Obama’s Regulations Aren’t the Only Trump Target


President-Elect Donald Trump and Republican leaders in Congress have pledged to repeal many regulations put in place by President Obama. This would be a good start, but they need to go further. Overregulation didn’t start during the Obama administration.

In the spirit of bipartisanship and fostering economic and job growth, Mr. Trump and Congress should remove all regulatory barriers needlessly obstructing America’s entrepreneurs, consumers or investors, regardless of which party implemented them. They can start with a law signed and implemented by President George W. Bush.

In 2002 the Sarbanes-Oxley Act, or Sarbox, was rammed through Congress and signed by President Bush in response to the Enron and WorldCom accounting scandals. But its regulatory burden has fallen heaviest on small and midsize public companies. As noted in a 2011 report from President Obama’s Council on Jobs and Competitiveness, “Regulations aimed at protecting the public from the misrepresentations of a small number of large companies have unintentionally placed significant burdens on the large number of smaller companies.”

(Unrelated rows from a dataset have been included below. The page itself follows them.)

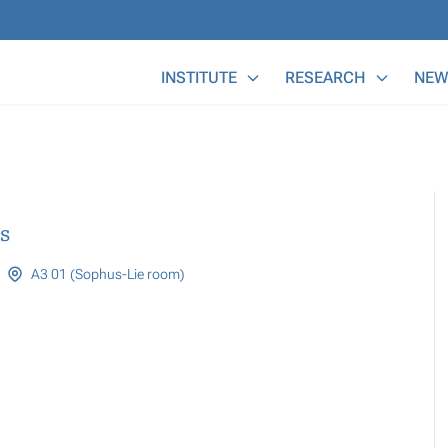
Main Menu
INSTITUTE
RESEARCH
NEW
s
A3 01 (Sophus-Lie room)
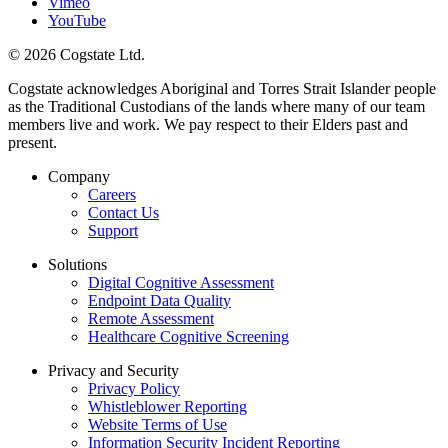
Vimeo
YouTube
© 2026 Cogstate Ltd.
Cogstate acknowledges Aboriginal and Torres Strait Islander people
as the Traditional Custodians of the lands where many of our team
members live and work. We pay respect to their Elders past and
present.
Company
Careers
Contact Us
Support
Solutions
Digital Cognitive Assessment
Endpoint Data Quality
Remote Assessment
Healthcare Cognitive Screening
Privacy and Security
Privacy Policy
Whistleblower Reporting
Website Terms of Use
Information Security Incident Reporting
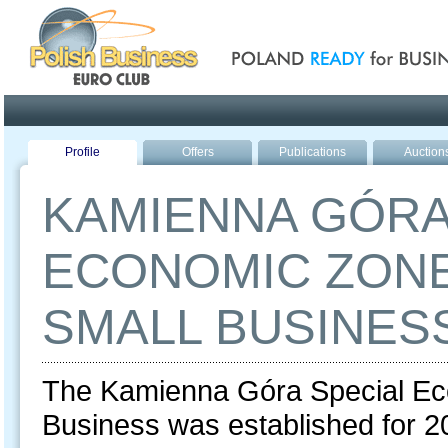
Poland ready for busines
Profile
Offers
Publications
Auction
KAMIENNA GÓRA
ECONOMIC ZONE
SMALL BUSINES
The Kamienna Góra Special Ec
Business was established for 20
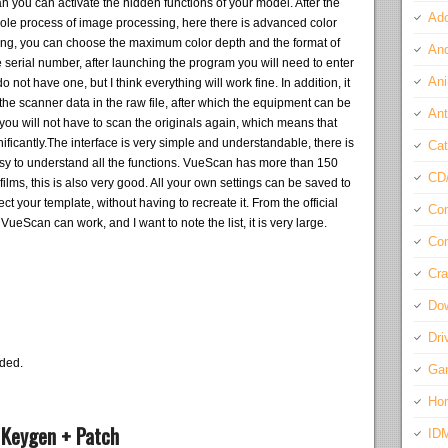
 you can activate the hidden functions of your model. After the
Ado
 whole process of image processing, here there is advanced color
anning, you can choose the maximum color depth and the format of
And
he serial number, after launching the program you will need to enter
Ani
o not have one, but I think everything will work fine. In addition, it
ng the scanner data in the raw file, after which the equipment can be
Ant
you will not have to scan the originals again, which means that
ificantly.The interface is very simple and understandable, there is
Cat
asy to understand all the functions. VueScan has more than 150
CD
f films, this is also very good. All your own settings can be saved to
ect your template, without having to recreate it. From the official
Com
VueScan can work, and I want to note the list, it is very large.
Con
Cra
Do
Dri
eded.
Ga
Ho
 Keygen + Patch
ID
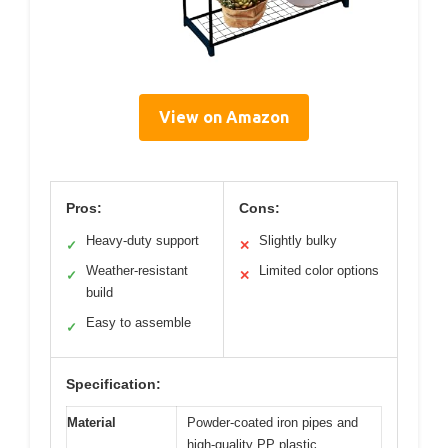
View on Amazon
Pros:
Cons:
Heavy-duty support
Slightly bulky
✓
✕
Weather-resistant
Limited color options
✓
✕
build
Easy to assemble
✓
Specification:
Material
Powder-coated iron pipes and
high-quality PP plastic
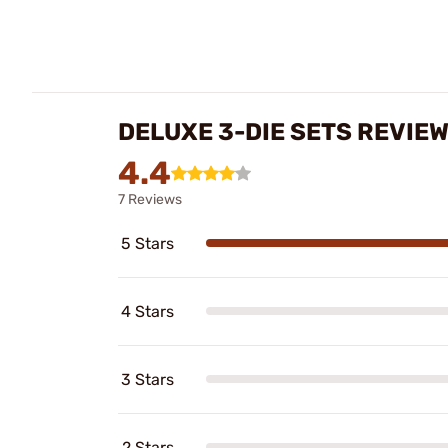
DELUXE 3-DIE SETS REVIE
4.4
7 Reviews
5 Stars
4 Stars
3 Stars
2 Stars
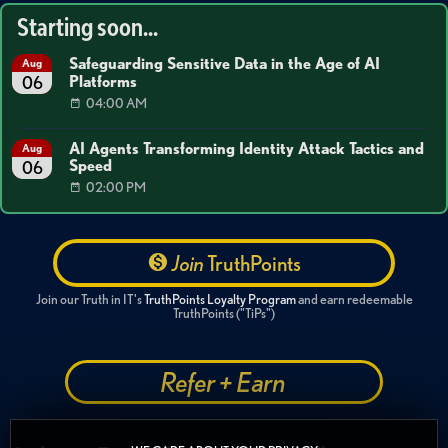
Starting soon...
Safeguarding Sensitive Data in the Age of AI
Aug
Platforms
06
04:00 AM
AI Agents Transforming Identity Attack Tactics and
Aug
Speed
06
02:00 PM
Join
TruthPoints
Join our Truth in IT's
TruthPoints Loyalty Program
and earn redeemable
TruthPoints ("TiPs")
Refer + Earn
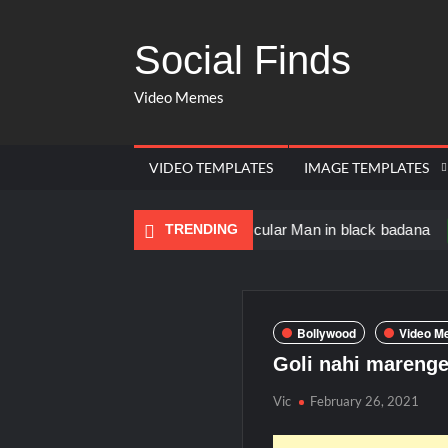
Social Finds
Video Memes
VIDEO TEMPLATES
IMAGE TEMPLATES
Dancing Black Muscular Man in black badana
TRENDING
There a
Bollywood
Video M
Goli nahi mareng
Vic
February 26, 2021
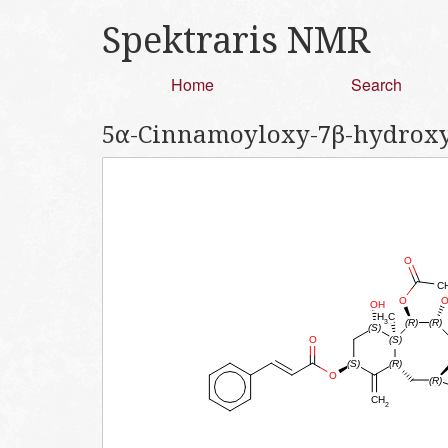
Spektraris NMR
Home
Search
5α-Cinnamoyloxy-7β-hydroxy-9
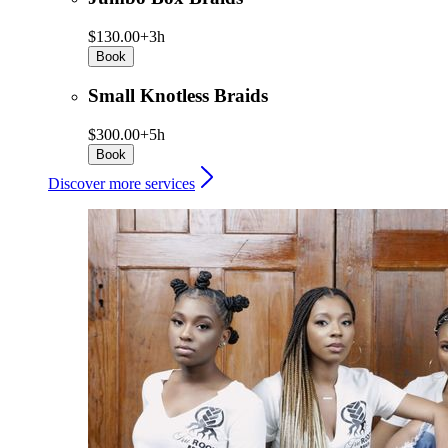
$130.00+
3h
Book
Small Knotless Braids
$300.00+
5h
Book
Discover more services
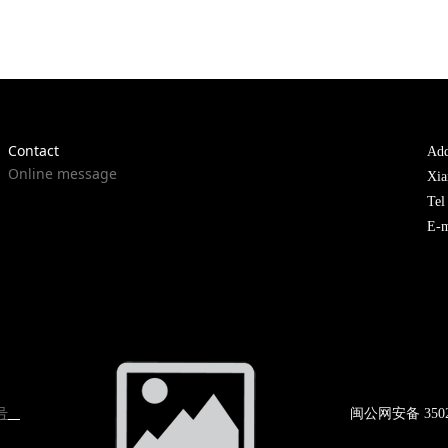
Contact
Add
Online message
Xia
Te
E-m
号
闽公网
安备 350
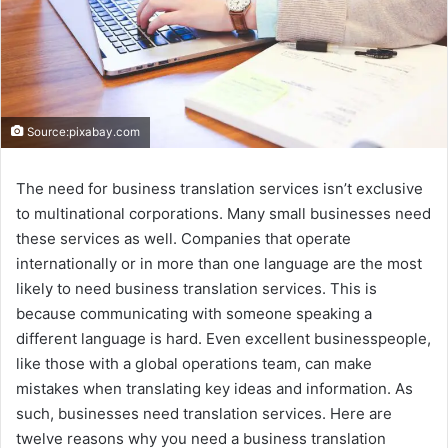
Source:pixabay.com
The need for business translation services isn’t exclusive
to multinational corporations. Many small businesses need
these services as well. Companies that operate
internationally or in more than one language are the most
likely to need business translation services. This is
because communicating with someone speaking a
different language is hard. Even excellent businesspeople,
like those with a global operations team, can make
mistakes when translating key ideas and information. As
such, businesses need translation services. Here are
twelve reasons why you need a business translation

One of Sarbox’s most onerous mandates stems from two brief paragraphs that comprise Section 404, which requires that public firms have effective “internal controls.” The section itself mandates merely an “attestation” by the outside accounting firm that these controls are effective in preventing fraud.

The law was implemented by the Public Company Accounting Oversight Board, a quasi-public accounting rule-making agency created by Sarbox. Under the PCAOB’s boundless interpretation, Section 404 requires full-blown audits of “internal controls” of any company processes that could potentially enable “a reasonable possibility of a material misstatement in the financial statements.” This extremely broad standard may encompass all manner of company operations.

Academic studies and annual reports reveal that Sarbox has caused auditing costs to double, triple and even quadruple for many companies. A 2009 study by the Securities and Exchange Commission found that smaller public firms have a Sarbox cost burden more than seven times those of large public companies.

Since Sarbanes-Oxley’s enactment, there has been a rush to the exits from U.S. exchanges, and very slow traffic for initial public offerings. Yet Sarbox failed to catch subprime mortgage shenanigans that led to the financial crisis, prompting analysts to question the law’s worth even in its stated purpose of preventing financial fraud.

The recent stock-market surge obscures that over the past decade the number of firms listed on U.S. exchanges has dropped dramatically. In 2001, the year before Sarbox became law, there were more than 5,100 companies that investors could purchase on exchanges such as Nasdaq and the New York Stock Exchange. By 2015 there were just 3,700—fewer than during the “bear market” year of 1975, when publicly traded stocks numbered more than 4,700. Meanwhile, non-U.S. stock listings rose 28% from 1996 to 2012, according to the National Bureau of Economic Research.

Another worrying sign is the ballooning size of IPOs in the U.S. In the early 1990s, Starbucks and Cisco Systems had IPOs raising less than $50 million, as did 80% of companies launching IPOs at the time. Both firms’ market valuations were less than $250 million when they went public. Entrepreneurs were able to get public capital to grow their firms, and average investors were able to grow wealthy with the firms they invested in.

A few years after Sarbox, however, 80% of firms launched IPOs greater than $50 million, according to the Obama Jobs Council report, and IPOs of greater than $1 billion have since become a normal occurrence. Facebook waited until it could launch an IPO of $16 billion and had an $80 billion market valuation before it went public in 2012. Many speculate that Uber may not go public until it is worth more than $100 billion.

Yet there are two reasons for optimism. First, prominent Democrats, as well as Republicans, have recognized the burden imposed by Sarbox and have expressed a willingness to tackle the problem. In 2012 President Barack Obama signed the Jumpstart Our Business Startups (JOBS) Act, which exempts newly listed small and midsize public companies from Sarbox’s internal control audits for five years after they are listed.

Second, Mr. Trump can do a lot administratively, thanks to a 2010 Supreme Court decision. In Free Enterprise Fund v. Public Company Accounting Oversight Board , the court ruled that members of the PCAOB are subject to at-will removal by a majority of members of the SEC. If the existing oversight board refuses to revise its accounting standard to be in line with the statute and call for a simple “attestation” of internal controls, instead of a full-blown audit, a 3-2 majority of SEC commissioners could fire current members of the board and appoint replacements.

By saying his trademark phrase “you’re fired” to the PCAOB, Mr. Trump’s SEC could clear a path of growth for U.S. firms to expand and tell thousands of workers, “You’re hired.”